When Te’oma’s eyes fluttered open, Monja smiled down at her. “Welcome back,” she said, “and thanks.”

“Thank you,” Te’oma said as she sat up and took in their surroundings. She craned her neck all the way back and stared up at the strip of blue sky above. It seemed forever away.

“For saving my life, I mean,” said Monja. “My thanks. Now, though, I think we are even.”

A set of pale eyebrows appeared on Te’oma’s face, and she arched one at the halfling. “I suppose so,” she said, her mouth twisted in a wry grin, “although you only had the chance to save my life because I nearly died saving yours.”

“The spirits balance the scales in strange ways,” Monja said with a shrug. She grasped the changeling’s shoulder. “Can you still contact Esprë?”

Te’oma nodded. “Doesn’t that mean I’ll be saving your life again?”

Monja smirked. “Don’t fool yourself. You’re saving your own skin this time. I’m just along for the ride.”

“They’re alive!” Esprë said.

Kandler let out a sigh of relief. The girl had been walking around on knives, hoping for some kind of contact from Te’oma. She’d paced the length of the ship countless times, nearly in tears. Only when she’d frozen in her tracks had Kandler held out any hope.

The justicar’s cynical side told him that Monja was dead and that Te’oma had probably run off at the first sign of the assassins—assuming she hadn’t brought them here in the first place. If that had been the case, maybe she’d just hovered overhead until she saw the killers get slaughtered and then flown away.

Not a small part of him wished the changeling gone forever. True, she’d helped them track down Esprë and even to defeat the dragon, but she’d also stolen the girl from his home in the first place and just about destroyed Mardakine—a village he’d helped found—in the process. He didn’t think he could ever forgive her for that, much less forget.

“Both of them?” Burch asked, rushing up the gangplank. After dispatching the hidden assassin, he’d made a point of sweeping the area for any others who might be hiding, and he’d pressed Krangel and his fellow dwarves into that service.

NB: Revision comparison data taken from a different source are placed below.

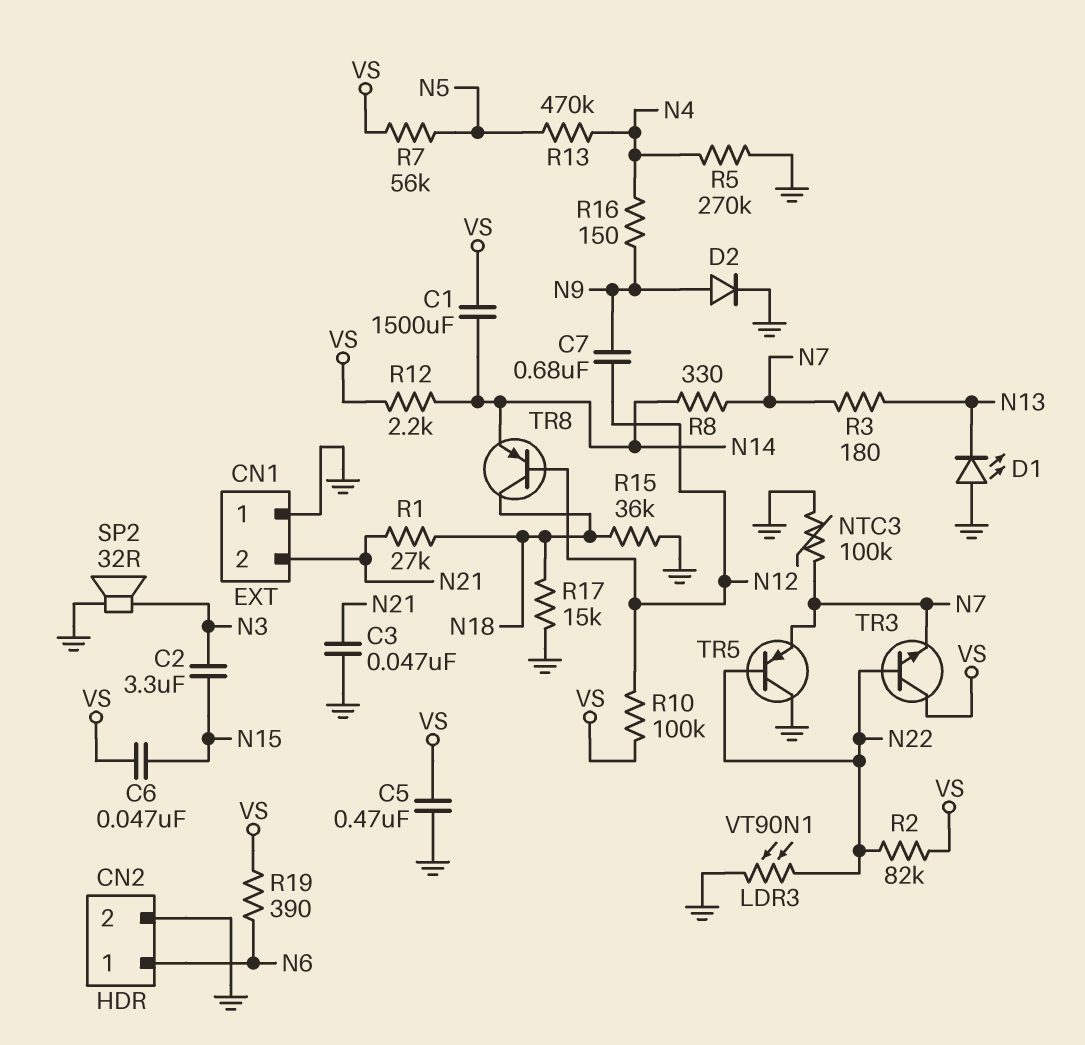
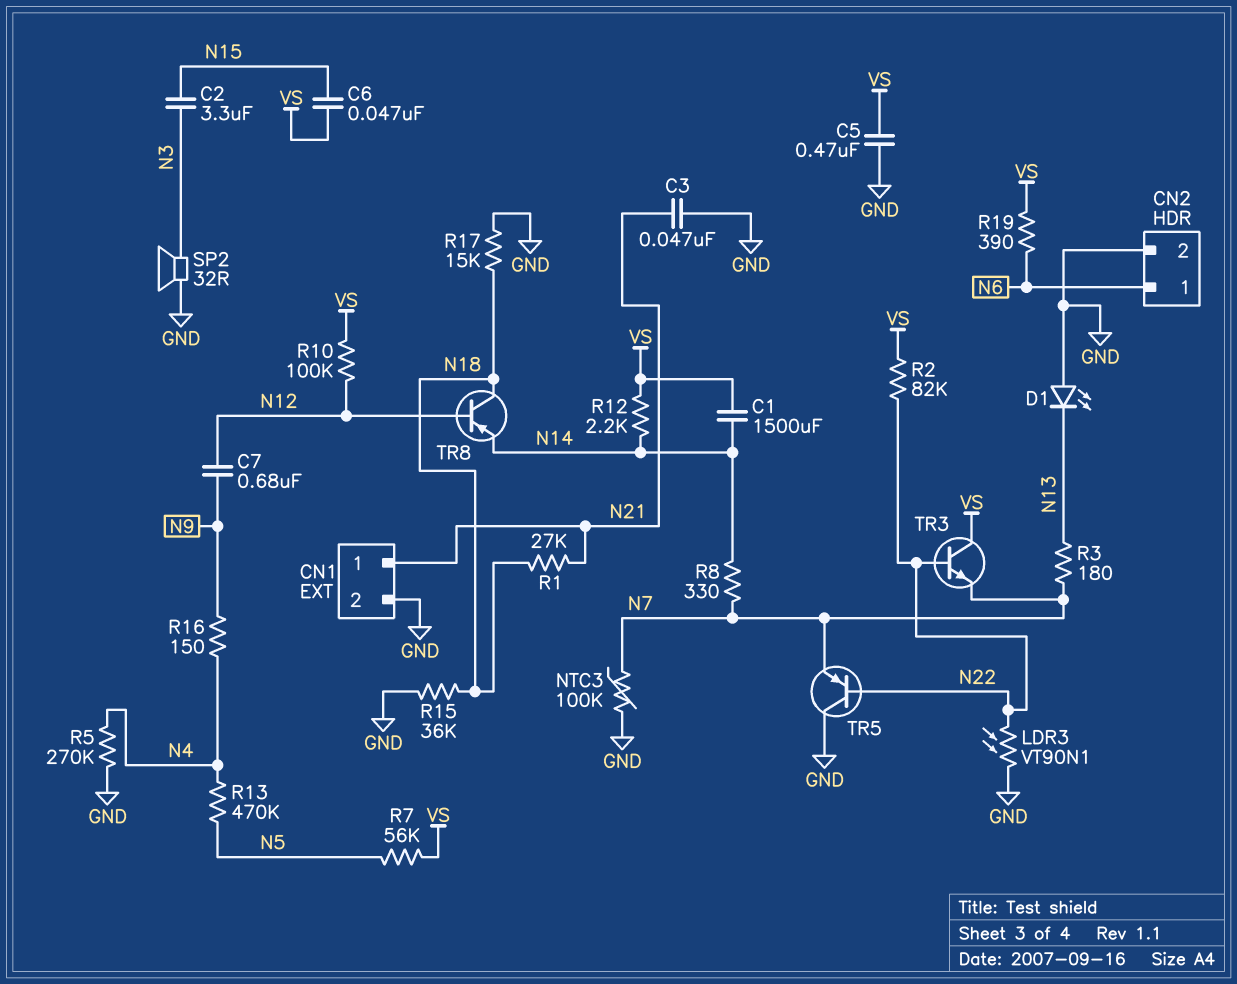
CN1 pin 1: GND -> N21
CN1 pin 2: N21 -> GND
D2: diode (A N9, K GND) -> none

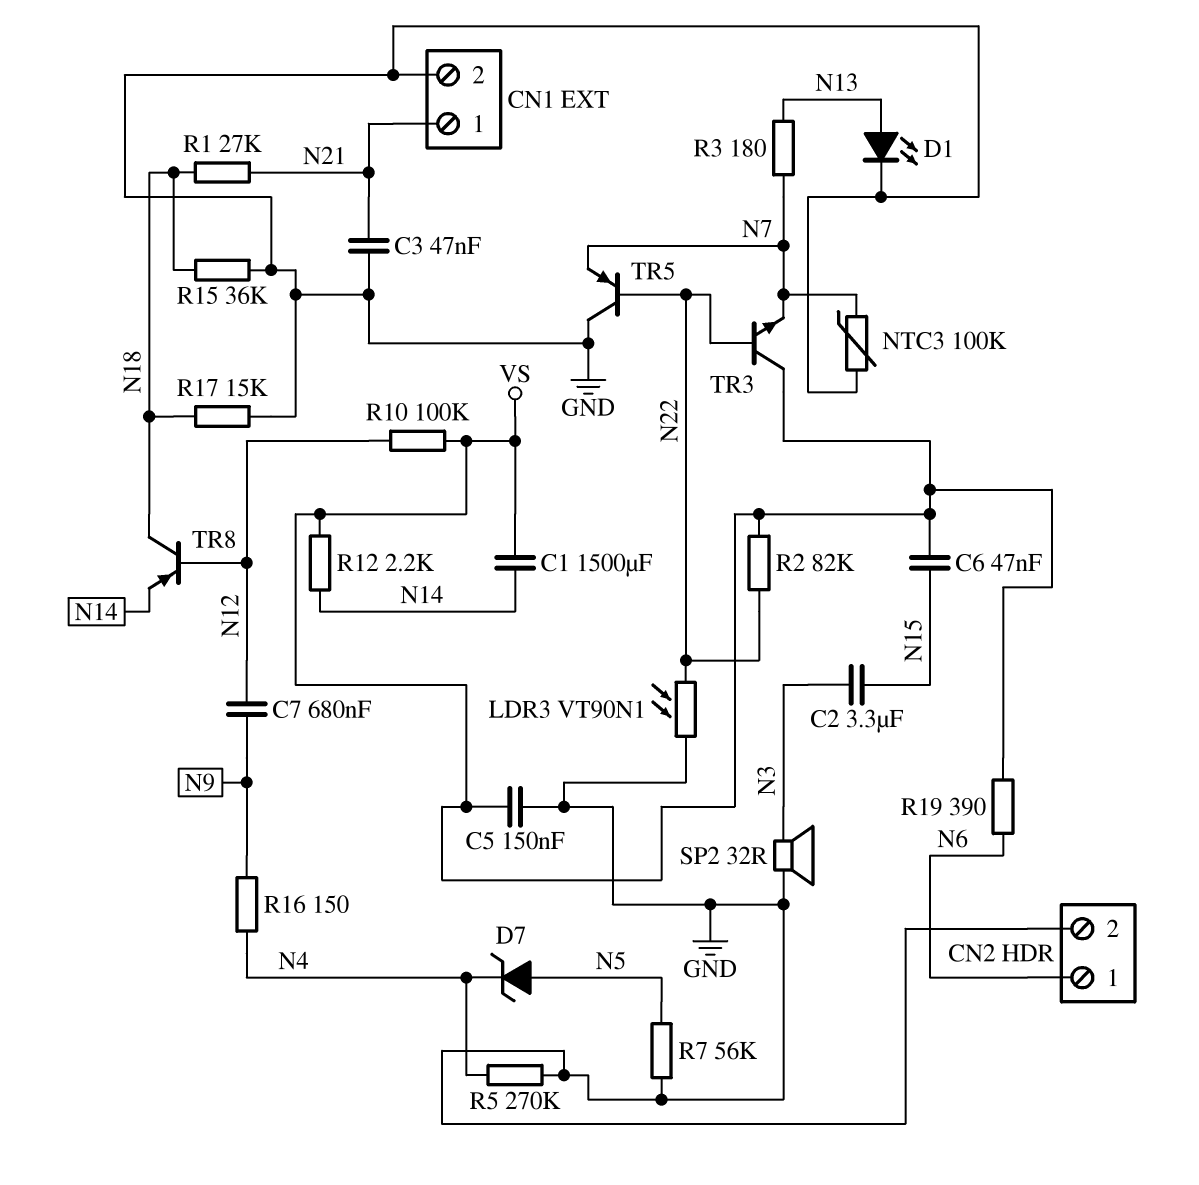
C5: 470nF (GND, VS) -> 150nF (GND, VS)
D1: LED (A GND, K N13) -> LED (A N13, K GND)
D7: none -> zener (A N5, K N4)
R7: 56k (N5, VS) -> 56k (GND, N5)
R8: 330 (N7, N14) -> none
R13: 470k (N4, N5) -> none

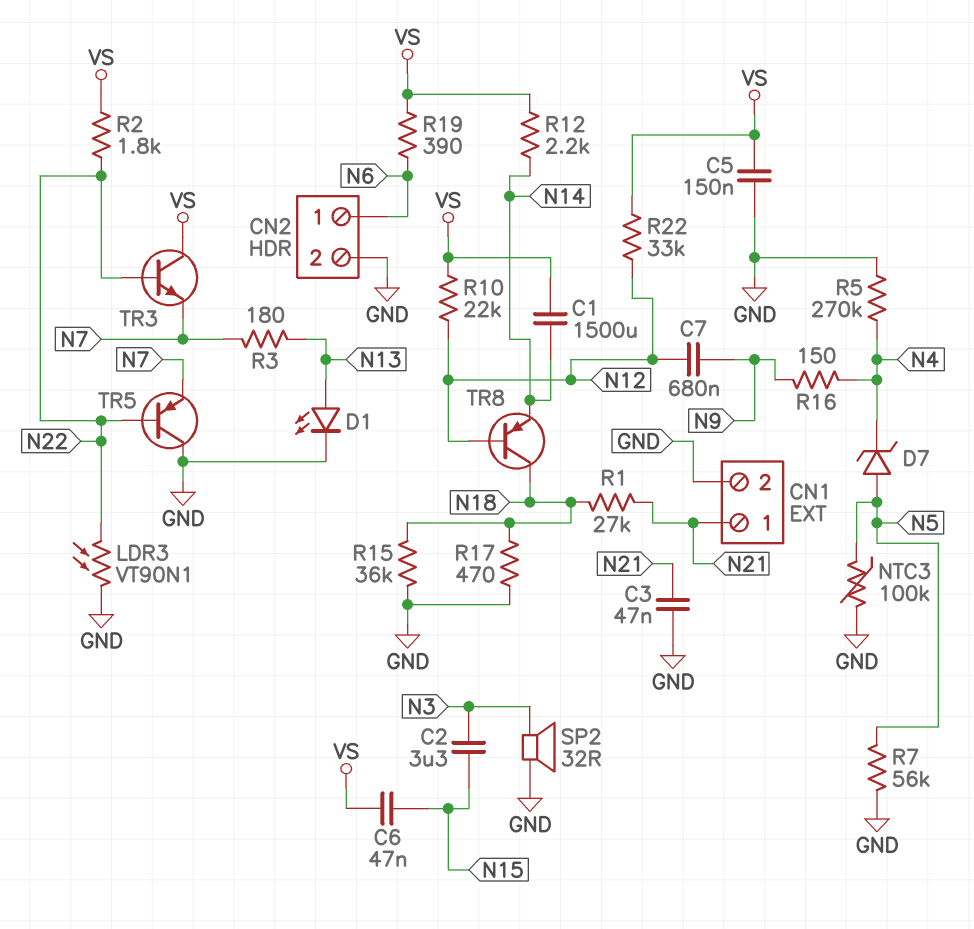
NTC3: 100k (GND, N7) -> 100k (GND, N5)
R2: 82k (N22, VS) -> 1.8k (N22, VS)
R10: 100k (N12, VS) -> 22k (N12, VS)
R17: 15k (GND, N18) -> 470 (GND, N18)
R22: none -> 33k (N12, VS)

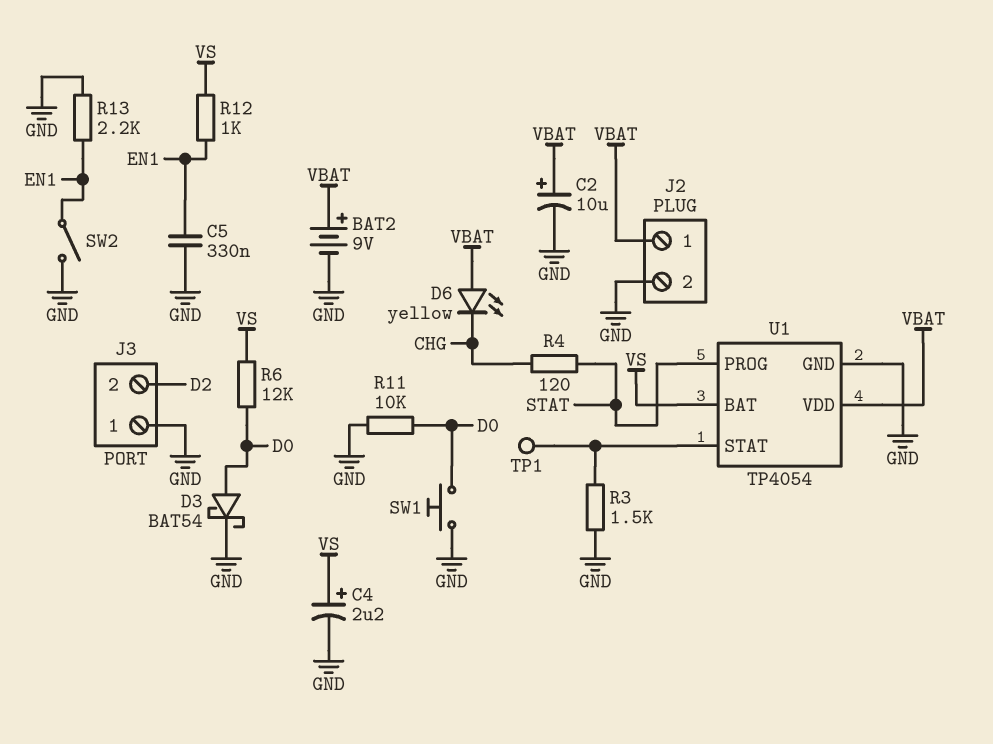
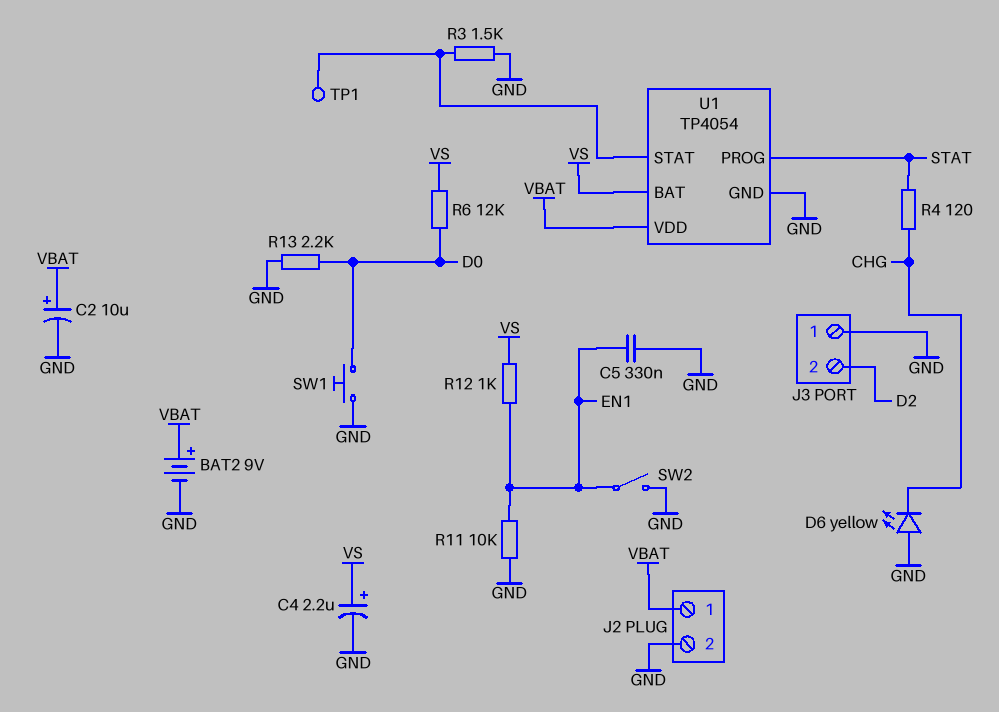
D3: schottky BAT54 (A D0, K GND) -> none
D6: LED yellow (A VBAT, K CHG) -> LED yellow (A GND, K CHG)
R11: 10k (D0, GND) -> 10k (EN1, GND)
R13: 2.2k (EN1, GND) -> 2.2k (D0, GND)

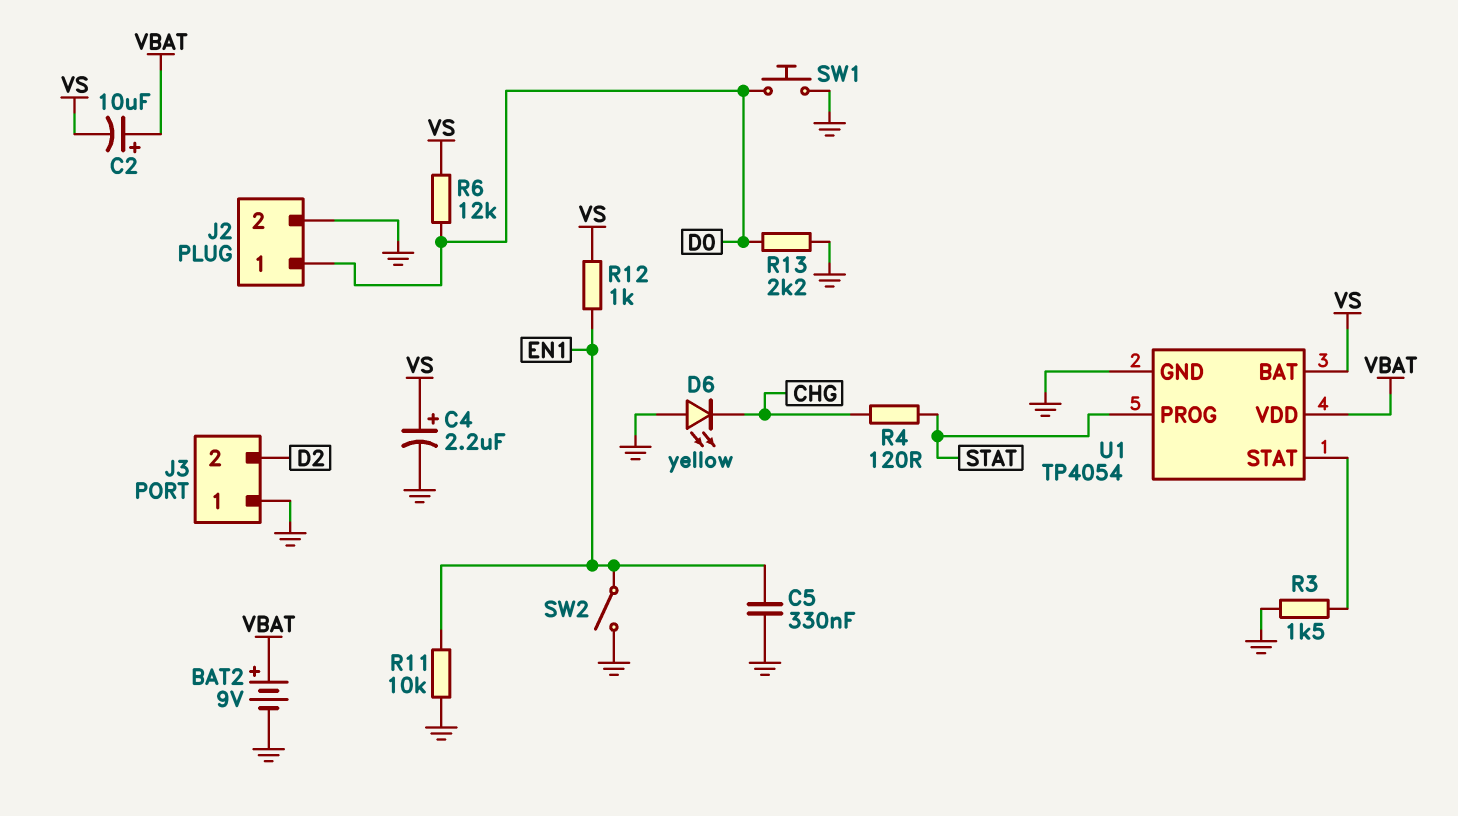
C2: 10uF (plus VBAT, minus GND) -> 10uF (plus VBAT, minus VS)
J2 pin 1: VBAT -> D0
TP1: test point (U1/STAT) -> none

The white-haired host of the inn had apologized a dozen times over for the failure of his lookouts. When word had come back that those dwarves were missing from their posts, though, no one had any doubt what had happened to them. A few of the dwarves had wailed at the loss, and more than that number had shot murderous looks at their guests, blaming them no doubt for their friends’ misfortune.

Esprë nodded at the shifter. “They’re on a shelf way down the wall.”

“Is it stable?” Kandler asked. “Can they hold on for a while? ”

Esprë’s eyes unfocused for a moment, then she nodded again. “They’re well, although they want us to come for them as soon as we can.

Kandler wrapped an arm around his stepdaughter and gave her a hug. “Just as soon as we’re ready,” he said. He shouted for Krangel.

The dwarf poked his head out of the inn’s front door and scowled at Kandler. “What?”

“How fast can you get us loaded up?”

The dwarf’s face split in a tight grin.